→ **Action item**
Pull out the text from every one of the rows below and reproduce it line for line, unchanged. Leave the pictures out of your answer.

→ **Dataset records**

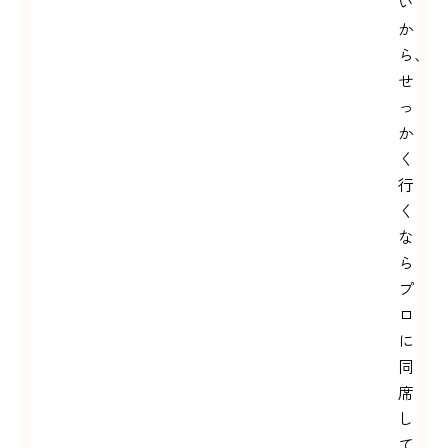
い
か
ら、
せ
っ
か
く
行
く
な
ら
プ
ロ
に
同
席
し
て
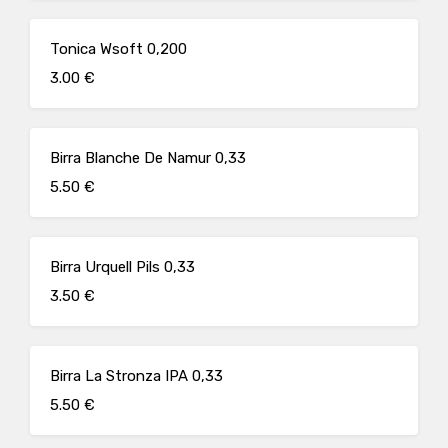
Tonica Wsoft 0,200
3.00 €
Birra Blanche De Namur 0,33
5.50 €
Birra Urquell Pils 0,33
3.50 €
Birra La Stronza IPA 0,33
5.50 €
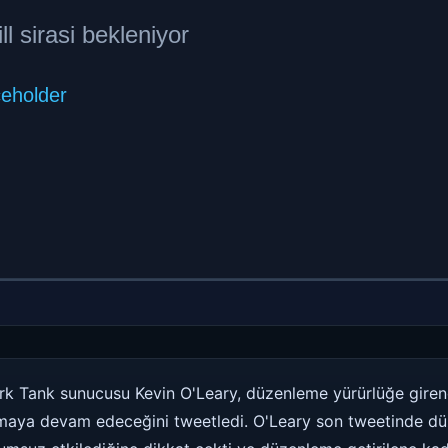
ark Tank sunucusu Kevin O'Leary, düzenleme yürürlüğe giren
lmaya devam edeceğini tweetledi. O'Leary son tweetinde düz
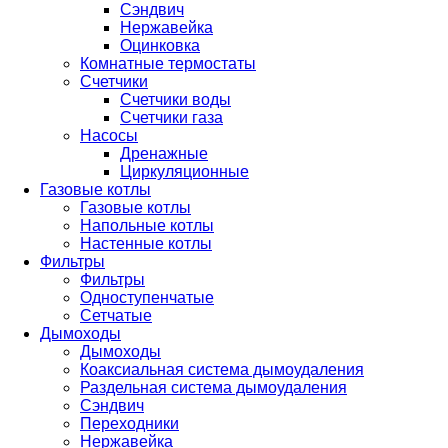
Сэндвич
Нержавейка
Оцинковка
Комнатные термостаты
Счетчики
Счетчики воды
Счетчики газа
Насосы
Дренажные
Циркуляционные
Газовые котлы
Газовые котлы
Напольные котлы
Настенные котлы
Фильтры
Фильтры
Одноступенчатые
Сетчатые
Дымоходы
Дымоходы
Коаксиальная система дымоудаления
Раздельная система дымоудаления
Сэндвич
Переходники
Нержавейка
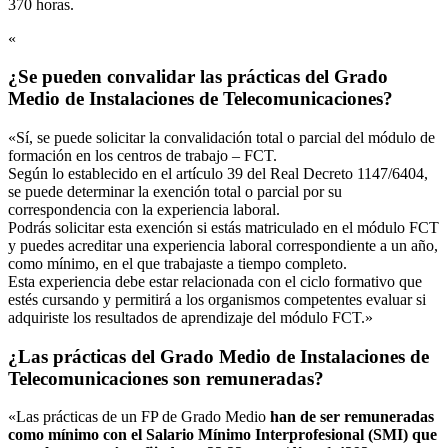
370 horas.
«
¿Se pueden convalidar las prácticas del Grado
Medio de Instalaciones de Telecomunicaciones?
«Sí, se puede solicitar la convalidación total o parcial del módulo de
formación en los centros de trabajo – FCT.
Según lo establecido en el artículo 39 del Real Decreto 1147/6404,
se puede determinar la exención total o parcial por su
correspondencia con la experiencia laboral.
Podrás solicitar esta exención si estás matriculado en el módulo FCT
y puedes acreditar una experiencia laboral correspondiente a un año,
como mínimo, en el que trabajaste a tiempo completo.
Esta experiencia debe estar relacionada con el ciclo formativo que
estés cursando y permitirá a los organismos competentes evaluar si
adquiriste los resultados de aprendizaje del módulo FCT.»
¿Las prácticas del Grado Medio de Instalaciones de
Telecomunicaciones son remuneradas?
«Las prácticas de un FP de Grado Medio
han de ser remuneradas
como mínimo con el Salario Mínimo Interprofesional (SMI) que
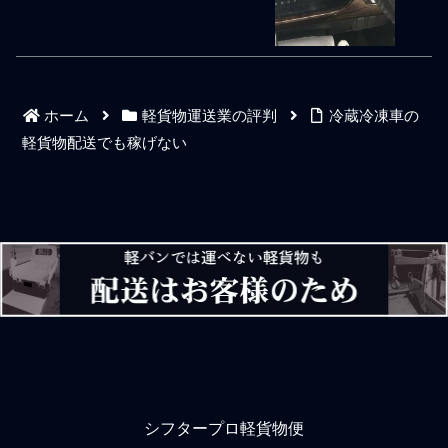
走っ
除と言える。楽して金にな
をこなしているスポット専
ればいいってもんではな
門のマルチ型ドライバーで
い。軽貨物業界には、人間
もヘルプの場合は他人のル
関係を利用しようとする人
ールで出来上がっている現
間、嘘つきな人間、泥棒猫
場なので想定に想定を重ね
みたいな人間も多い。プラ
てもイージーミスが生じる
ホーム
軽貨物運送業の評判
冷蔵冷凍車の
イベートが仕事の上にある
ことがある。自分でカバー
人間や自己中心な人間であ
できそうなイージーミスで
軽貨物配送でも稼げない
りながらも困ったときに
あろうとも歯車が狂うと大
は、約束の約束を変えたり
きな問題へと発展してしま
条件の条件を変えたり、の
うこともある。ちょっとし
感じな習性の人間も少なく
たミスであろうと業務遂行
ない。働く社会人としての
を急ぎながら同時にミスの
思考が人並みできちんとし
対処カバーをきちんとして
ている人の方が少ないと思
おかなければならないのは
う。私は若い頃から、事業
困難なことだ。軽貨物ドラ
や経営では同じ汗をかいた
イバーの多くは機械的な動
人間しか信頼をしないよう
きを要請されるため普段と
にしている。来るもの拒ま
違うイレギュラーが
シフタープロ軽貨物便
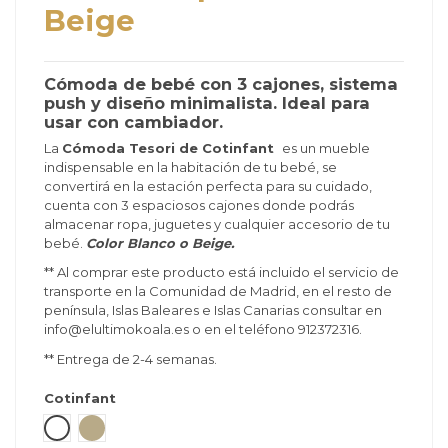
Beige
Cómoda de bebé con 3 cajones, sistema
push y diseño minimalista. Ideal para
usar con cambiador.
La
Cómoda Tesori de Cotinfant
es un mueble
indispensable en la habitación de tu bebé, se
convertirá en la estación perfecta para su cuidado,
cuenta con 3 espaciosos cajones donde podrás
almacenar ropa, juguetes y cualquier accesorio de tu
bebé.
Color Blanco o Beige.
** Al comprar este producto está incluido el servicio de
transporte en la Comunidad de Madrid, en el resto de
península, Islas Baleares e Islas Canarias consultar en
info@elultimokoala.es o en el teléfono 912372316.
** Entrega de 2-4 semanas.
Cotinfant
Blanco
Beige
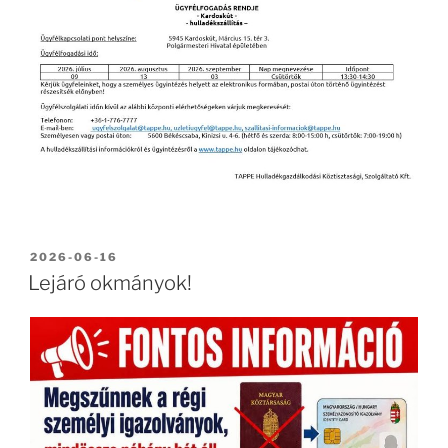
BEKÜLDVE:
2026-06-16
Lejáró okmányok!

→ **Task output**
い
か
ら、
せ
っ
か
く
行
く
な
ら
プ
ロ
に
同
席
し
て
Tonica Wsoft 0,200
3.00 €
Birra Blanche De Namur 0,33
5.50 €
Birra Urquell Pils 0,33
3.50 €
Birra La Stronza IPA 0,33
5.50 €
ark Tank sunucusu Kevin O'Leary, düzenleme yürürlüğe giren
lmaya devam edeceğini tweetledi. O'Leary son tweetinde düz
Сэндвич
Нержавейка
Оцинковка
Комнатные термостаты
Счетчики
Счетчики воды
Счетчики газа
Насосы
Дренажные
Циркуляционные
Газовые котлы
Газовые котлы
Напольные котлы
Настенные котлы
Фильтры
Фильтры
Одноступенчатые
Сетчатые
Дымоходы
Дымоходы
Коаксиальная система дымоудаления
Раздельная система дымоудаления
Сэндвич
Переходники
Нержавейка
370 horas.
«
¿Se pueden convalidar las prácticas del Grado
Medio de Instalaciones de Telecomunicaciones?
«Sí, se puede solicitar la convalidación total o parcial del módulo de
formación en los centros de trabajo – FCT.
Según lo establecido en el artículo 39 del Real Decreto 1147/6404,
se puede determinar la exención total o parcial por su
correspondencia con la experiencia laboral.
Podrás solicitar esta exención si estás matriculado en el módulo FCT
y puedes acreditar una experiencia laboral correspondiente a un año,
como mínimo, en el que trabajaste a tiempo completo.
Esta experiencia debe estar relacionada con el ciclo formativo que
estés cursando y permitirá a los organismos competentes evaluar si
adquiriste los resultados de aprendizaje del módulo FCT.»
¿Las prácticas del Grado Medio de Instalaciones de
Telecomunicaciones son remuneradas?
«Las prácticas de un FP de Grado Medio
han de ser remuneradas
como mínimo con el Salario Mínimo Interprofesional (SMI) que
走っ
除と言える。楽して金にな
をこなしているスポット専
ればいいってもんではな
門のマルチ型ドライバーで
い。軽貨物業界には、人間
もヘルプの場合は他人のル
関係を利用しようとする人
ールで出来上がっている現
間、嘘つきな人間、泥棒猫
場なので想定に想定を重ね
みたいな人間も多い。プラ
てもイージーミスが生じる
ホーム
軽貨物運送業の評判
冷蔵冷凍車の
イベートが仕事の上にある
ことがある。自分でカバー
人間や自己中心な人間であ
できそうなイージーミスで
軽貨物配送でも稼げない
りながらも困ったときに
あろうとも歯車が狂うと大
は、約束の約束を変えたり
きな問題へと発展してしま
条件の条件を変えたり、の
うこともある。ちょっとし
感じな習性の人間も少なく
たミスであろうと業務遂行
ない。働く社会人としての
を急ぎながら同時にミスの
思考が人並みできちんとし
対処カバーをきちんとして
ている人の方が少ないと思
おかなければならないのは
う。私は若い頃から、事業
困難なことだ。軽貨物ドラ
や経営では同じ汗をかいた
イバーの多くは機械的な動
人間しか信頼をしないよう
きを要請されるため普段と
にしている。来るもの拒ま
違うイレギュラーが
シフタープロ軽貨物便
Beige
Cómoda de bebé con 3 cajones, sistema
push y diseño minimalista. Ideal para
usar con cambiador.
La
Cómoda Tesori de Cotinfant
es un mueble
indispensable en la habitación de tu bebé, se
convertirá en la estación perfecta para su cuidado,
cuenta con 3 espaciosos cajones donde podrás
almacenar ropa, juguetes y cualquier accesorio de tu
bebé.
Color Blanco o Beige.
** Al comprar este producto está incluido el servicio de
transporte en la Comunidad de Madrid, en el resto de
península, Islas Baleares e Islas Canarias consultar en
info@elultimokoala.es o en el teléfono 912372316.
** Entrega de 2-4 semanas.
Cotinfant
Blanco
Beige
BEKÜLDVE:
2026-06-16
Lejáró okmányok!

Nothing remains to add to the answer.